The collapse closed a chapter that began in March 2022, when the city issued a Request for Proposals for two parcels totaling more than three acres east and south of the square. That November, the Raleigh City Council voted 6-1 to enter negotiations with Raleigh-based Loden Properties and its partners Northpond and Greystone, alongside Harmony Housing Affordable Development. The sole no vote came from outgoing council member David Cox, who argued the decision had been rushed.

The original vision was sweeping: 160 affordable apartments, a market-rate residential tower with more than 500 units, a grocery store, restaurants, shops, coworking space from Raleigh Founded, and a new permanent facility for the Raleigh Rescue Mission. The city committed $15.7 million toward the project, and the Raleigh Housing Authority was authorized to issue up to $31.7 million in private-activity bonds. The affordable units were intended to serve residents earning between 30% and 80% of the area median income, secured by a ground lease priced at $10 per year.

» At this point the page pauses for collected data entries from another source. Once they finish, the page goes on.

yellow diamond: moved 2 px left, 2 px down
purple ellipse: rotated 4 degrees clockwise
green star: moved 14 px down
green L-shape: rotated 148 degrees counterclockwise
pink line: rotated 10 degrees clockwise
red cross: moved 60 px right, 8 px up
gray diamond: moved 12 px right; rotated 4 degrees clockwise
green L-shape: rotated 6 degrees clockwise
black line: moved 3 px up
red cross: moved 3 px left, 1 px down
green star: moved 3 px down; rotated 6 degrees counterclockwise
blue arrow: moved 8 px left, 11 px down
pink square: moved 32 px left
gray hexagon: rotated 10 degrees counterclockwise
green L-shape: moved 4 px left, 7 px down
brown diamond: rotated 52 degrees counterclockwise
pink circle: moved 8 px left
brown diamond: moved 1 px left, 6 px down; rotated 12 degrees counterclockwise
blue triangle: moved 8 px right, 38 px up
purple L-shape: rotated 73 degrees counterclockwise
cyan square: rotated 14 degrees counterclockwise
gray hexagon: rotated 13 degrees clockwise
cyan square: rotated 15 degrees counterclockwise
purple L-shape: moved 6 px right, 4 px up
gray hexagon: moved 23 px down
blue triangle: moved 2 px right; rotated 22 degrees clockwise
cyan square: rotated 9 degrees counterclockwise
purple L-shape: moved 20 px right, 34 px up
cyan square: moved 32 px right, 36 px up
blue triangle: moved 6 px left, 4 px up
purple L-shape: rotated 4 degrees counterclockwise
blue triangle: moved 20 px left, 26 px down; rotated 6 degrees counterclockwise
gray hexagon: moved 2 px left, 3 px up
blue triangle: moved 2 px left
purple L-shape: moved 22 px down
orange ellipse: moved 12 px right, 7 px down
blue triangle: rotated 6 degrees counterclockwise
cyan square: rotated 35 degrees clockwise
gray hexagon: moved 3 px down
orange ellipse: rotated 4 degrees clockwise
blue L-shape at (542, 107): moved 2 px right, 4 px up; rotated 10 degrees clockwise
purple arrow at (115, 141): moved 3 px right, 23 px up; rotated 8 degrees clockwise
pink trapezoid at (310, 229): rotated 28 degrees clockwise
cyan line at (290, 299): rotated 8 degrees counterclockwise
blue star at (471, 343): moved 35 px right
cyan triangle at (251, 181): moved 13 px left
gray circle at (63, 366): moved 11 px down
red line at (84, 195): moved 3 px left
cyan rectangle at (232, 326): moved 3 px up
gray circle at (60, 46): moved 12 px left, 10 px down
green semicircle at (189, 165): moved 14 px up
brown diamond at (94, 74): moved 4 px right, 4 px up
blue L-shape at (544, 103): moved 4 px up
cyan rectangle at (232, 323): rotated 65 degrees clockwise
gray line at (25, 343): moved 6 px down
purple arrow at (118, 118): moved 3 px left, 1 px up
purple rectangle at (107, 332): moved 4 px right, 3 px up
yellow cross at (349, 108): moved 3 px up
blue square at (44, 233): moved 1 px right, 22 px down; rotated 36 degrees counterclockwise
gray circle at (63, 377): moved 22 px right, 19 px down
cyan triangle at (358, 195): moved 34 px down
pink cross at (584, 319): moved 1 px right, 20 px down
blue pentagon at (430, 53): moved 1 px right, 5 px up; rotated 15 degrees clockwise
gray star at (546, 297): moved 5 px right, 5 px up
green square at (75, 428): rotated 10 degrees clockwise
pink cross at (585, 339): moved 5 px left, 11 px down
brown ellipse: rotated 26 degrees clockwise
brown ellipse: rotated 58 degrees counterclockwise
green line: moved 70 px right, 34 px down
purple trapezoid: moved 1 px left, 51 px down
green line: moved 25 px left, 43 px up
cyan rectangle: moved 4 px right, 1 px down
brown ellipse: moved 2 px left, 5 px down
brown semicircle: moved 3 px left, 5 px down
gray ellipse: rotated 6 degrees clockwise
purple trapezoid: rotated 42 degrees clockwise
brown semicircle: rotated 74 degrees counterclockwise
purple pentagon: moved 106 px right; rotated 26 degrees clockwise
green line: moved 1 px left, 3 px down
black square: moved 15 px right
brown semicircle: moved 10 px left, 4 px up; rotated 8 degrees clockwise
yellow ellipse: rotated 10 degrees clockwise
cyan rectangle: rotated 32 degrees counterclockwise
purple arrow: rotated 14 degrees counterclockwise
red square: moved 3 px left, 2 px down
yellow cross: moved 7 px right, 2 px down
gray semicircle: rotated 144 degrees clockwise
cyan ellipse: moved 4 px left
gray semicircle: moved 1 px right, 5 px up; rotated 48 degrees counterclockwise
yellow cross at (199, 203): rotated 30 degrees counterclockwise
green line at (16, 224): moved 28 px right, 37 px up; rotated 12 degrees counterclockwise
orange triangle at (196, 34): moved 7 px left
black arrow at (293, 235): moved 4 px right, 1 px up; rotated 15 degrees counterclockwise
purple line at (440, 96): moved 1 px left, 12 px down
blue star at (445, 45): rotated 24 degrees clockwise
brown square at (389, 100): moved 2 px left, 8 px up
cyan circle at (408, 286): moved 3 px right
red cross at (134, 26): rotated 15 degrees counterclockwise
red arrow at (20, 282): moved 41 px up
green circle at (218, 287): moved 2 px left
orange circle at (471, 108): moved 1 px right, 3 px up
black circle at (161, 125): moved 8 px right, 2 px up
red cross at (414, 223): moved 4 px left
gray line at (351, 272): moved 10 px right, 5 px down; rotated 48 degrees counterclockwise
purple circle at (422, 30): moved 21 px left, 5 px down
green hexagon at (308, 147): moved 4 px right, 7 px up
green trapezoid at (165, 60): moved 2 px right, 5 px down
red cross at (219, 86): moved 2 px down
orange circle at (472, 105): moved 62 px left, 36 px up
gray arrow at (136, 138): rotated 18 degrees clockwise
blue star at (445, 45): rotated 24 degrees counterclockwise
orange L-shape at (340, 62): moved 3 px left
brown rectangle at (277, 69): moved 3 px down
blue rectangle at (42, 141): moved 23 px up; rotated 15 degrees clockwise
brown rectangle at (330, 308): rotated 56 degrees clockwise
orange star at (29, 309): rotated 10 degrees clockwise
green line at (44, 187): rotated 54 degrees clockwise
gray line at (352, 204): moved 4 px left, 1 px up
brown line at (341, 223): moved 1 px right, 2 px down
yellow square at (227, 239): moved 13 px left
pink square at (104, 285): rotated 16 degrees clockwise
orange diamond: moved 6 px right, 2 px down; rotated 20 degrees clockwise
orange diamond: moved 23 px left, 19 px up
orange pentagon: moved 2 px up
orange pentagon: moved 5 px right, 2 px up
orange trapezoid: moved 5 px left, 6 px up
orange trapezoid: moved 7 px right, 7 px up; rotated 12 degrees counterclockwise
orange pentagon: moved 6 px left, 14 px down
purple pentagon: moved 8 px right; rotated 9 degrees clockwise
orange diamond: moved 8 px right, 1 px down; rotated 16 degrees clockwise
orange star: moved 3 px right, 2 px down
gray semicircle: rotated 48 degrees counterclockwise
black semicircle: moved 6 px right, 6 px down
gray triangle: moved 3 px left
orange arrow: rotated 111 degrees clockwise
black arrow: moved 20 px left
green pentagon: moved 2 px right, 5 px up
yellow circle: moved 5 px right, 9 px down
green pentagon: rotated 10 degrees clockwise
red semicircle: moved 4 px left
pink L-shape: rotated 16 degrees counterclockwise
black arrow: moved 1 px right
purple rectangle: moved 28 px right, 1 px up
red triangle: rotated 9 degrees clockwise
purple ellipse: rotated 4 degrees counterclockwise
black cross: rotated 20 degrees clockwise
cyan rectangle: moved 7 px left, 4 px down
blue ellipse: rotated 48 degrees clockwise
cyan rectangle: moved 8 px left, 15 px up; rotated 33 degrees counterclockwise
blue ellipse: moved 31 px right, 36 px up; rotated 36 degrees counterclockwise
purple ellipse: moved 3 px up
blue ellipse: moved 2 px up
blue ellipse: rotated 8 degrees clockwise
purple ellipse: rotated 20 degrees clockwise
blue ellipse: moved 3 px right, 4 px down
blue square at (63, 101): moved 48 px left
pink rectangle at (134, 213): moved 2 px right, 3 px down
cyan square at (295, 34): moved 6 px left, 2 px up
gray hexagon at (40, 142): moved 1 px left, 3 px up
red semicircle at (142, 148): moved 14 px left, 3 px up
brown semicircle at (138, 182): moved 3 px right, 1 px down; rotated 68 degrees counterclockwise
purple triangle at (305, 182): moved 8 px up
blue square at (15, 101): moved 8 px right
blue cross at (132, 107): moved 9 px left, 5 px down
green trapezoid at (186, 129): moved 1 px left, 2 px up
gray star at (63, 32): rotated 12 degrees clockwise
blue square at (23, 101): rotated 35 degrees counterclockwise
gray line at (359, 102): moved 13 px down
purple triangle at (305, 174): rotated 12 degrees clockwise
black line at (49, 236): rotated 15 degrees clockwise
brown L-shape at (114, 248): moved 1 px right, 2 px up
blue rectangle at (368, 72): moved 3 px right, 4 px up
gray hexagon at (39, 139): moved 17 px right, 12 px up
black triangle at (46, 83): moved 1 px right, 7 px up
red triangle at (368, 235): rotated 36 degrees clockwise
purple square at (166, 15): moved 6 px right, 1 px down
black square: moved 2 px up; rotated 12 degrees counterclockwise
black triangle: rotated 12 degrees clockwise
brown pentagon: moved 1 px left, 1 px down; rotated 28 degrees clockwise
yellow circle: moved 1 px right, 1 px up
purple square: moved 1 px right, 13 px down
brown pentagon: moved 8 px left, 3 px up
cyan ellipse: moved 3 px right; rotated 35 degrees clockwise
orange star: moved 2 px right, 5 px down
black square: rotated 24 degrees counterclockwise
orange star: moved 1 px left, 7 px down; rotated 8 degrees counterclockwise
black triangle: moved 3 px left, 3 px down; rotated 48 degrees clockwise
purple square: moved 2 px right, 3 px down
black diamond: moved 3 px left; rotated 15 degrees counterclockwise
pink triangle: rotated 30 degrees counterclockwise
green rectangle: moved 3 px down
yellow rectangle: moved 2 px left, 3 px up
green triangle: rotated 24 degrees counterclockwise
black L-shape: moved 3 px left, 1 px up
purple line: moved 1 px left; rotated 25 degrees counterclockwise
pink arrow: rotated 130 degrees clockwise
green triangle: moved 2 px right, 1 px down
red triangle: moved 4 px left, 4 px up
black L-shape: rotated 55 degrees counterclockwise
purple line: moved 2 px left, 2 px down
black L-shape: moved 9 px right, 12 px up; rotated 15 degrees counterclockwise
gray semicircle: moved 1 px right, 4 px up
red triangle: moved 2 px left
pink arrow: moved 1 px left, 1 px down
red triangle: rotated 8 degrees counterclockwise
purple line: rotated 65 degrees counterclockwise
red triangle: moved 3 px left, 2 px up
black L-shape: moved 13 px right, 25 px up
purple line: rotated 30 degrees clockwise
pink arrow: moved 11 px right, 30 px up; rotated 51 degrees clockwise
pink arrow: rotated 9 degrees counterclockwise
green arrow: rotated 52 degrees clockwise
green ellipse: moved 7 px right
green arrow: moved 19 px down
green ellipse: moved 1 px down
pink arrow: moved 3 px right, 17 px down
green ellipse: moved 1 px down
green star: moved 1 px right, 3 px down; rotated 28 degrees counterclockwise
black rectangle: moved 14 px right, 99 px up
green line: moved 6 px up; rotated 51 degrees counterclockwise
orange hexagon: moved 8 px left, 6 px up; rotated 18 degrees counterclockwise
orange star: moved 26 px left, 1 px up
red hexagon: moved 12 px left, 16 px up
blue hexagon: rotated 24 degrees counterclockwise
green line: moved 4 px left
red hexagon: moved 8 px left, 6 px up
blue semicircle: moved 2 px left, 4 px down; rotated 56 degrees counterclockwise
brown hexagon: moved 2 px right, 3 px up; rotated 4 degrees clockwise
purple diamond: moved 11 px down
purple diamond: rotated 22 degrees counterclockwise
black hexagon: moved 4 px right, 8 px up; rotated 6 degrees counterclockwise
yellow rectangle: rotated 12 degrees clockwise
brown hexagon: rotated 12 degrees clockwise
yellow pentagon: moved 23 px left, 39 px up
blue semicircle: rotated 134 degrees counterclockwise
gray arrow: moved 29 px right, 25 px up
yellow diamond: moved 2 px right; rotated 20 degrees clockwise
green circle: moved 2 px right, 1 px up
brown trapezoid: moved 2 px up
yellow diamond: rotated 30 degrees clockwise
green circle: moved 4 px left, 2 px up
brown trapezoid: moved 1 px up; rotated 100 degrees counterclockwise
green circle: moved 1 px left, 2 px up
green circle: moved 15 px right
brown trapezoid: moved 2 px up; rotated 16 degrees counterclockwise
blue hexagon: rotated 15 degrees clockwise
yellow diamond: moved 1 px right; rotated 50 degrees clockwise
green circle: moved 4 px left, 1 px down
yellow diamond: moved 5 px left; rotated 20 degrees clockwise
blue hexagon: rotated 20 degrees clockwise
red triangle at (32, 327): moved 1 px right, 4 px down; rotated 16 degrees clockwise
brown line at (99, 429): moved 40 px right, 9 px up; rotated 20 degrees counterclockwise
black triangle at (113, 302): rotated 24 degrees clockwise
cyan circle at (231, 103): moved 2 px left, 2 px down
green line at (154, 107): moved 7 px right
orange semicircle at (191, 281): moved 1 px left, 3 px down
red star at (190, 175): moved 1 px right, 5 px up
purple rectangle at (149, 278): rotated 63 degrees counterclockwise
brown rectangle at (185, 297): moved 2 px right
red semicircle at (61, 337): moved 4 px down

By 2024, rising interest rates and declining downtown asking rents made the market-rate tower impossible to finance, and that component was quietly dropped. Plans to relocate the historic Norwood House were also scrapped. As late as May 2025, city staff told the council that Harmony Housing's 160-unit project was still on track to break ground in January 2026.

It wasn't. By late 2025, LODEN had withdrawn from negotiations on both sites. Harmony Housing did not exercise its lease option before it expired in November, and no lease was ever formally executed. City spokesperson Julia Milstead confirmed the outcome: "Loden has withdrawn from both efforts and their affordable housing partner, Harmony Housing, had an option to lease a portion of the Moore Square East site for their project. They did not exercise the option before it expired in November and no lease was executed."

Indy Week reporter Chloe Courtney Bohl broke the story on February 13, 2026. Council member Mitchell Silver called the outcome disappointing. District C Councilmember Corey Branch, one of the project's most vocal supporters since 2022, framed the collapse as a pause rather than an end: "We don't have a timeframe on it now because we're not sure what the final verdict will be with Harmony or if another RFP is needed. But the goal, the intent, is within this calendar year to find a way to move forward." Harmony Housing's representative Holstad said the firm "remains fully committed to advancing much-needed affordable housing throughout Raleigh."

The pressure to act is substantial. Downtown Raleigh renters represent 64% of all downtown residents, compared to 48% citywide, in a metro that ranks among the fastest-growing in the country. City staff have stressed that any new development on the East and South sites should "activate" Moore Square, the four-acre public green that surveyor William Christmas laid out in 1792, the same year Raleigh was founded. Branch noted that more foot traffic around the square would also improve safety, a concern that has shadowed the site for years.

The market and design study now underway is expected to shape a new solicitation process that will determine what finally gets built on city-owned land next to one of downtown Raleigh's most historic corners.